------ Passage

For love of the city
Volunteers key as Chattanooga hosts its fourth Ironman event this year
Chattanooga’s year of the Ironman comes to a close this weekend with another race Sunday, which means one more day thousands of volunteers are needed to coordinate the race, organize packets and do the hundreds of jobs required to run the event.
It also means another day of road closures, sold-out hotels and limited parking.
Organizers and racers alike understand the burden a city takes on when it hosts the events, and no city — outside of maybe Kona, Hawaii, which hosts the annual Ironman world
championship and other events — has undertaken a year like this. This will be the fourth Ironman event this year in Chattanooga — an Ironman record.
“We understand that our races have a certain impact on the community,” Ironman CEO Andrew Messick said during the Ironman 70.3 world championships earlier this month in Chattanooga. “We close roads, we inconvenience people, there’s cyclists all over the place, and to have a community that is embracing of the benefits that Ironman brings makes a big difference for us.”
The Scenic City has lived up to its state’s nickname, as no other city has turned out volunteers quite like Chattanooga.
The city set an Ironman record in 2015 when more than 4,700 volunteers helped at the event.
While it might sound excessive to some, Chattanooga volunteer coordinator Lisa Anderson said each one of those volunteers is needed.

------------

Problems to work on:
a) Duplicate the portion of the Chattanooga Ironman article between "For love of" and "an Ironman record.", inclusive.
b) Carry the Chattanooga Ironman article forward from its final sentence, writing the next part.
None of the collected items is needed for this work.

------ Entries supplied

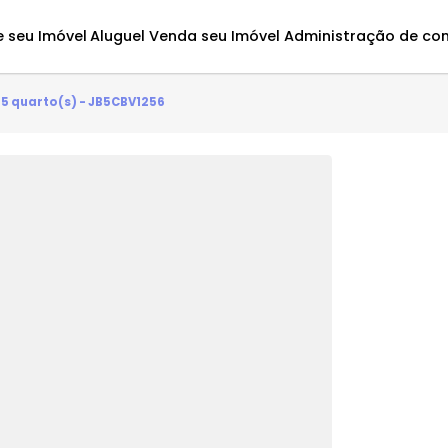
Avalie seu Imóvel
Aluguel
Venda seu Imóvel
Administ
antes - 5 quarto(s) - JB5CBV1256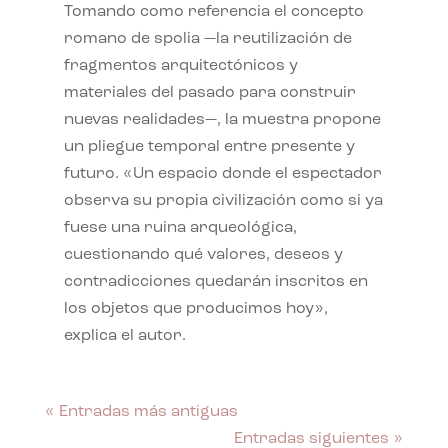
Tomando como referencia el concepto
romano de spolia —la reutilización de
fragmentos arquitectónicos y
materiales del pasado para construir
nuevas realidades—, la muestra propone
un pliegue temporal entre presente y
futuro. «Un espacio donde el espectador
observa su propia civilización como si ya
fuese una ruina arqueológica,
cuestionando qué valores, deseos y
contradicciones quedarán inscritos en
los objetos que producimos hoy»,
explica el autor.
« Entradas más antiguas
Entradas siguientes »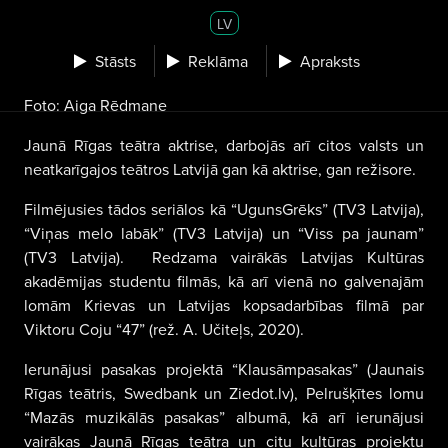
LV
Stāsts
Reklāma
Apraksts
Foto: Aiga Rēdmane
Jaunā Rīgas teātra aktrise, darbojās arī citos valsts un
neatkarīgajos teātros Latvijā gan kā aktrise, gan režisore.
Filmējusies tādos seriālos kā “UgunsGrēks” (TV3 Latvija),
“Viņas melo labāk” (TV3 Latvija) un “Viss pa jaunam”
(TV3 Latvija).
Redzama vairākās Latvijas Kultūras
akadēmijas studentu filmās, kā arī vienā no galvenajām
lomām Krievas un Latvijas kopsadarbības filmā par
Viktoru Coju “47” (rež. A. Učiteļs, 2020).
Ierunājusi pasakas projektā “Klausāmpasakas” (Jaunais
Rīgas teātris, Swedbank un Ziedot.lv), Pelrušķītes lomu
“Mazās muzikālās pasakas” albumā, kā arī ierunājusi
vairākas Jaunā Rīgas teātra un citu kultūras projektu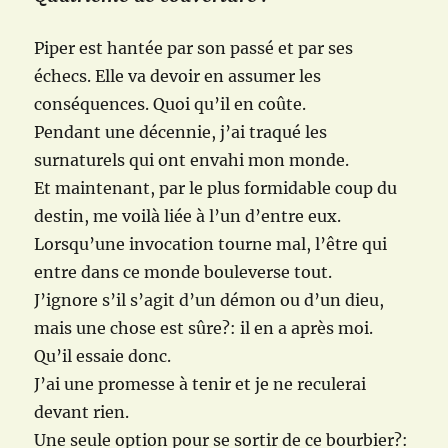
Piper est hantée par son passé et par ses
échecs. Elle va devoir en assumer les
conséquences. Quoi qu’il en coûte.
Pendant une décennie, j’ai traqué les
surnaturels qui ont envahi mon monde.
Et maintenant, par le plus formidable coup du
destin, me voilà liée à l’un d’entre eux.
Lorsqu’une invocation tourne mal, l’être qui
entre dans ce monde bouleverse tout.
J’ignore s’il s’agit d’un démon ou d’un dieu,
mais une chose est sûre?: il en a après moi.
Qu’il essaie donc.
J’ai une promesse à tenir et je ne reculerai
devant rien.
Une seule option pour se sortir de ce bourbier?:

------------

Outputs by task:
a)
For love of the city
Volunteers key as Chattanooga hosts its fourth Ironman event this year
Chattanooga’s year of the Ironman comes to a close this weekend with another race Sunday, which means one more day thousands of volunteers are needed to coordinate the race, organize packets and do the hundreds of jobs required to run the event.
It also means another day of road closures, sold-out hotels and limited parking.
Organizers and racers alike understand the burden a city takes on when it hosts the events, and no city — outside of maybe Kona, Hawaii, which hosts the annual Ironman world
championship and other events — has undertaken a year like this. This will be the fourth Ironman event this year in Chattanooga — an Ironman record.

b)
“Volunteers make the race. If it wasn’t for volunteers, we wouldn’t be able to do it,” Anderson said. “They do so much … and there’s something anyone and everyone can do.”
For Sunday’s event, it was more difficult than usual to get volunteers, Anderson said. The city hosted two world championship events two weeks ago in which thousands of volunteers were needed. But once again, the Volunteer State came through. Anderson and many others scrounged together more than 3,000 volunteers to help this week.
One of those volunteers is Dr. David Bruce, an orthopedic surgeon at Erlanger who has volunteered since the event came to the city in 2014.
Bruce leads the medical team. He’s seen thousands of people come through the medical tent for things such as dehydration, exhaustion and even seizures. It’s an unpaid position that requires nearly 100 hours of work for him each race, he said.
The city and the Chattanooga Convention and Visitors Bureau gave Bruce a community service award this week for his volunteer work with Ironman.
“For me, I don’t do this for Ironman. I do this for Chattanooga. Ironman has been a huge thing for Chattanooga,” he said. “[The economic impact] gives us so many things that allow me to enjoy the city. I do it for the athletes, but I really do it for the city.”
In order to receive an Ironman event, the host city has to have a physician in place to lead the medical team. A year before the first race came to the city, CVB president and CEO Bob Doak asked Bruce to do it. It was too much of a commitment. He passed.
“I sat and thought, ‘Who the heck is going to do it if I don’t do it?’” Bruce said.
He called Doak back, and he’s directed the medical team ever since.
Volunteers don’t have to have a medical background to help at Ironman. Many stations consist of handing out food, pointing athletes in the right direction and cheering on finishers. They also paint numbers on competitors, help them at transition points and pick up trash.
Many of the volunteer stations are made up of local groups.
The stations have coordinators who can fill the shifts on their own, have them filled by volunteers who sign up through Ironman or a combination. They’re made up of church groups, high school bands and many others. One such group is the local Chattanooga Girls for Tri club headed by Katie Schumacher.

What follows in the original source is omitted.